%%

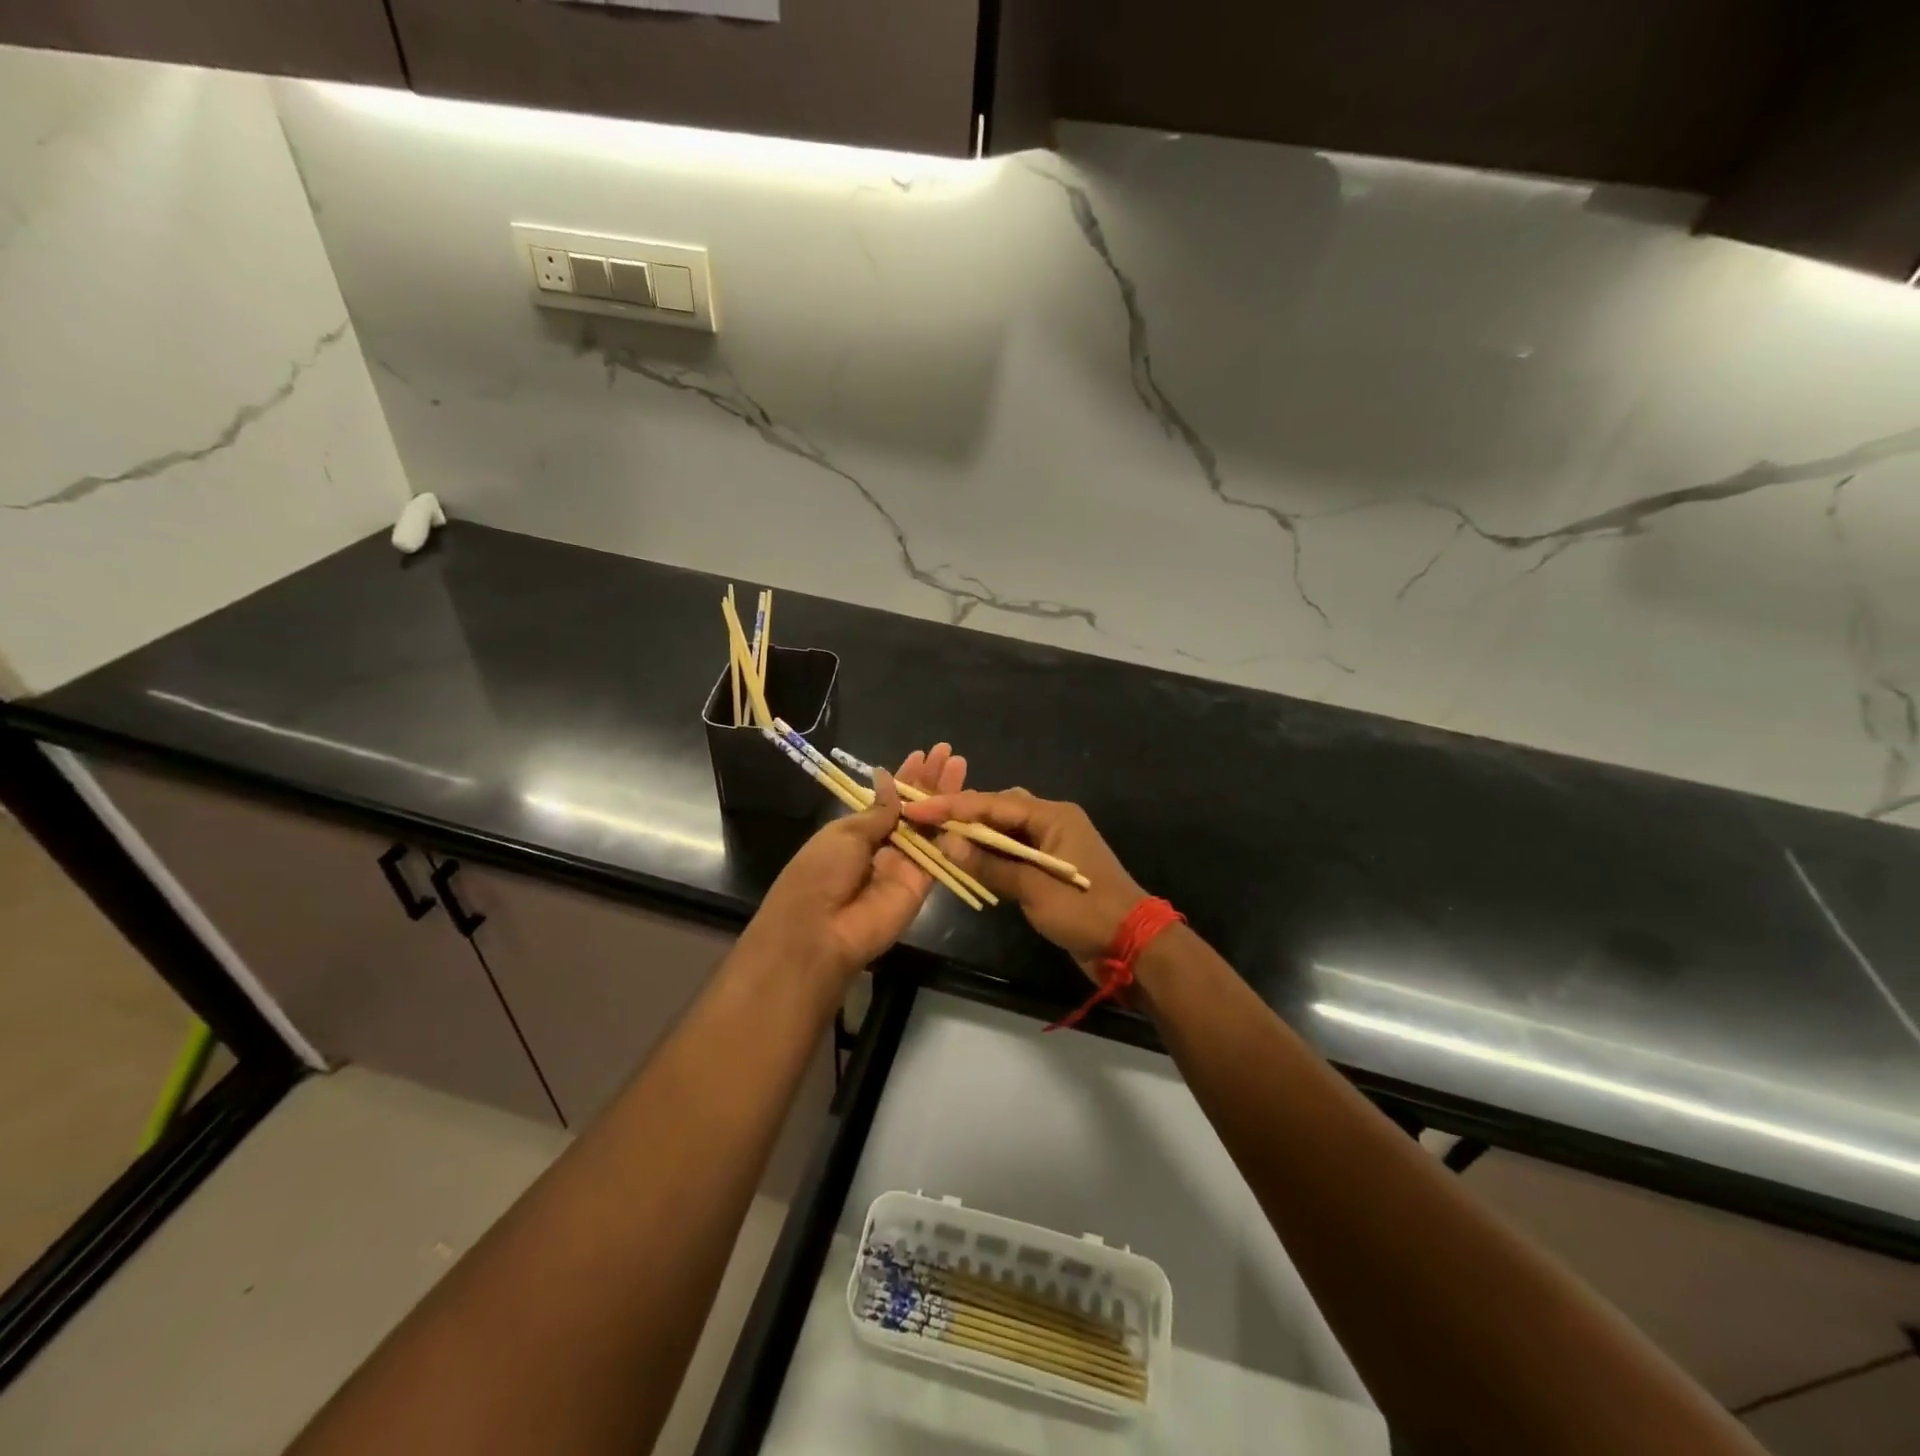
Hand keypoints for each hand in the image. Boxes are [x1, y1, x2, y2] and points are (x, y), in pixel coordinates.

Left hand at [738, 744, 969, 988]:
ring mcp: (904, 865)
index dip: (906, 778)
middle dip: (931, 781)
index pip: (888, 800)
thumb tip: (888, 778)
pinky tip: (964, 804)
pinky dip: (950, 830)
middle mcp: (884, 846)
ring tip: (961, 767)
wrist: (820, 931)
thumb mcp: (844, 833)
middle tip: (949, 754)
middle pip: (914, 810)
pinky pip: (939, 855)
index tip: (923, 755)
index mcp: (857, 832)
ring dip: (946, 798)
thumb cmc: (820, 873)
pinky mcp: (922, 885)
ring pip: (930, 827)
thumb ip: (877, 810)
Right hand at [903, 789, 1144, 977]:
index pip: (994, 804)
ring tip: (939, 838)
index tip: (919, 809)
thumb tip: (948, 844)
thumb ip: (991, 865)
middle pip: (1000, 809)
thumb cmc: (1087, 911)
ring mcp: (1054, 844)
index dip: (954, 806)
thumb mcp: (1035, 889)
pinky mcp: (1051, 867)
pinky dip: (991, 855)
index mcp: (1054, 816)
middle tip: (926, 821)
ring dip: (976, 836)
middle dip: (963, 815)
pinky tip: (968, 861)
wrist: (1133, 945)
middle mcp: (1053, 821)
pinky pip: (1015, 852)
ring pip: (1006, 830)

%%

YOUR OBJECTIVE »
Without the pictures, transcribe the listing exactly as it stands.

ANSWER BOX »
Hand keypoints for each hand in the image. Boxes are [x1, y1, x2, y2] and points are (x, y), in pixel coordinates.

Left hand at [738, 744, 969, 988]:
ring mcp: (904, 865)
index dip: (906, 778)
middle dip: (931, 781)
index pip: (888, 800)
thumb tip: (888, 778)
pinky tip: (964, 804)
pinky dip: (950, 830)
middle mcp: (884, 846)
ring tip: (961, 767)
wrist: (820, 931)
thumb mcp: (844, 833)
middle tip: (949, 754)
middle pip: (914, 810)
pinky pip: (939, 855)
index tip: (923, 755)
index mcp: (857, 832)
ring dip: (946, 798)
thumb cmc: (820, 873)
pinky mcp: (922, 885)
ring pip: (930, 827)
thumb ip: (877, 810)
Right hand at [903, 789, 1144, 977]:
index pip: (994, 804)
ring tip: (939, 838)
index tip: (919, 809)
thumb tip: (948, 844)
thumb ip: (991, 865)
middle pip: (1000, 809)
thumb cmc: (1087, 911)
ring mcp: (1054, 844)
index dip: (954, 806)
thumb mcp: (1035, 889)
pinky mcp: (1051, 867)
pinky dip: (991, 855)
index mcp: (1054, 816)
middle tip: (926, 821)
ring dip: (976, 836)
middle dip: (963, 815)
pinky tip: (968, 861)
wrist: (1133, 945)
middle mcp: (1053, 821)
pinky pip: (1015, 852)
ring pip: (1006, 830)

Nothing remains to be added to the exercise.